== TEXT PROVIDED ==
Action!

Review: Julius Caesar Brings Exceptional Sounds to a Cluttered Stage

Houston Grand Opera treats audiences to a memorably sweet and luxurious performance.

By Sydney Boyd October 30, 2017

Hgo   julius caesar   photographer lynn lane 2 3000x2000 wgigwa

Handel meets Hollywood with the orchestra front and center.

Image: Lynn Lane

On first listen to “Va tacito e nascosto,” an aria from the first act of George Frideric Handel’s 1724 Julius Caesar, you’d never suspect it was a thinly veiled threat from one world leader to another in the middle of a war. Jovial and merry and the first time an opera featured solo French horn, the aria is one of the most pleasing things in all of opera. But a glance at the supertitles might chill that: “Intent on his prey, the huntsman moves silently and stealthily,” Caesar sings, the horn an innocent echo.

Houston Grand Opera’s production of Julius Caesar, originally staged here in 2003, is a grab bag of juxtapositions—some great, others not so much. Handel’s opera itself is a contradiction of refined comeliness and brutal empire building, but this production goes steps further. This story of Julius Caesar—synonymous today with political and historical gravity—takes place in Hollywood’s Golden Age on a movie backlot where silver palm trees and cutout tanks coexist. Cleopatra, a feminist force both sexual and smart, looks like blond bombshell Marilyn Monroe in a black negligee (Elizabeth Taylor is somewhere sharpening her nails). The first character to appear is a janitor sweeping the set.

== PROBLEM TO SOLVE ==
In the opera review, set down the passage between "Handel meets Hollywood" and "an innocent echo.", inclusive, word for word. These records have no connection to the opera review above.

Extracted records

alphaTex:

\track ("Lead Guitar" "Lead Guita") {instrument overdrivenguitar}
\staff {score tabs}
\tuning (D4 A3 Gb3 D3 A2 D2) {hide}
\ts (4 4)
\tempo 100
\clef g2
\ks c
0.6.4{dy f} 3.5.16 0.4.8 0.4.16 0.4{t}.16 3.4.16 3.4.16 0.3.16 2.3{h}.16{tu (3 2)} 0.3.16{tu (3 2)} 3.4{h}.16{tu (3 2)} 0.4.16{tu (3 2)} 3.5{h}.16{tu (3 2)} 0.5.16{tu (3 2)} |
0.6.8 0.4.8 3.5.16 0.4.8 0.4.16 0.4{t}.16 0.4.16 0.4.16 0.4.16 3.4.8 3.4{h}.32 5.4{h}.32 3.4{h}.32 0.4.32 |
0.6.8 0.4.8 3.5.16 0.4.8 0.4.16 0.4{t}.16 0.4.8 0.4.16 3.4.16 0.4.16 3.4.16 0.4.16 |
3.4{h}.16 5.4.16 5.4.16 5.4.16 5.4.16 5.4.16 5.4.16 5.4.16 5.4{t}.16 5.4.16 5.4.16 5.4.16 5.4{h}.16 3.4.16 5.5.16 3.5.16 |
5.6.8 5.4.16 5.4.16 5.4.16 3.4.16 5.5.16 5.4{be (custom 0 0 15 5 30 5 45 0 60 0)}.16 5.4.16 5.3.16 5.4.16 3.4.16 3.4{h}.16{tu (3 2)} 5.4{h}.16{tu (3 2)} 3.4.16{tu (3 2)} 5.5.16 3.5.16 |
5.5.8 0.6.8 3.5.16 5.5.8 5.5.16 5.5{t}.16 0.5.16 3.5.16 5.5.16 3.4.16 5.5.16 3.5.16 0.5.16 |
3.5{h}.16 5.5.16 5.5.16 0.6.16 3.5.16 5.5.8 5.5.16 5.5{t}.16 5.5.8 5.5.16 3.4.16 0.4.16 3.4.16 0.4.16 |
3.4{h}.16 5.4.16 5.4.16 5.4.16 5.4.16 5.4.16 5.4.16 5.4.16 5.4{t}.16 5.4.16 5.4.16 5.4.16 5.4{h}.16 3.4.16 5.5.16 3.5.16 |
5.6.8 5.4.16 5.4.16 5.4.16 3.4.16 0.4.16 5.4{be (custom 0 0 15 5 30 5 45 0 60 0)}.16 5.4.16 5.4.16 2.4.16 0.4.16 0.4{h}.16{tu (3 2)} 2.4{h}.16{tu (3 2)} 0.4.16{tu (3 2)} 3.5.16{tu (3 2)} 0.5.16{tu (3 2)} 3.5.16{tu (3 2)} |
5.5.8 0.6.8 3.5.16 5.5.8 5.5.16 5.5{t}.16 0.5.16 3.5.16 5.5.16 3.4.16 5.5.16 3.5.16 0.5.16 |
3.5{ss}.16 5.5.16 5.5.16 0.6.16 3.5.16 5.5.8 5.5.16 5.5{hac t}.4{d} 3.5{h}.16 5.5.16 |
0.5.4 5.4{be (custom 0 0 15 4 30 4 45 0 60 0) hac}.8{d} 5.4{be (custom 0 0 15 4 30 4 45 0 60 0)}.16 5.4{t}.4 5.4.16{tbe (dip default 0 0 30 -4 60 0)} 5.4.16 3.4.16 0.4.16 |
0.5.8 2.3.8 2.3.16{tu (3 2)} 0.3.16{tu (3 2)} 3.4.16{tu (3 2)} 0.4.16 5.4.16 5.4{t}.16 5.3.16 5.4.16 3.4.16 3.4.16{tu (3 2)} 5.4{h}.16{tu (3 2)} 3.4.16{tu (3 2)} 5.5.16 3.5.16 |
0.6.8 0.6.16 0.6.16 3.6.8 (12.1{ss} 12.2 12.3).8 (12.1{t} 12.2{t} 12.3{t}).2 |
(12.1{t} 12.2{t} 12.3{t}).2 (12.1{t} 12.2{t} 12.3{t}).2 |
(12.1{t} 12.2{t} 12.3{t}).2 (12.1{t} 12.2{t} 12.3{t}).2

== RESULT FOR THIS EXERCISE ==
Handel meets Hollywood with the orchestra front and center.

Image: Lynn Lane

On first listen to “Va tacito e nascosto,” an aria from the first act of George Frideric Handel’s 1724 Julius Caesar, you’d never suspect it was a thinly veiled threat from one world leader to another in the middle of a war. Jovial and merry and the first time an opera featured solo French horn, the aria is one of the most pleasing things in all of opera. But a glance at the supertitles might chill that: “Intent on his prey, the huntsman moves silently and stealthily,” Caesar sings, the horn an innocent echo.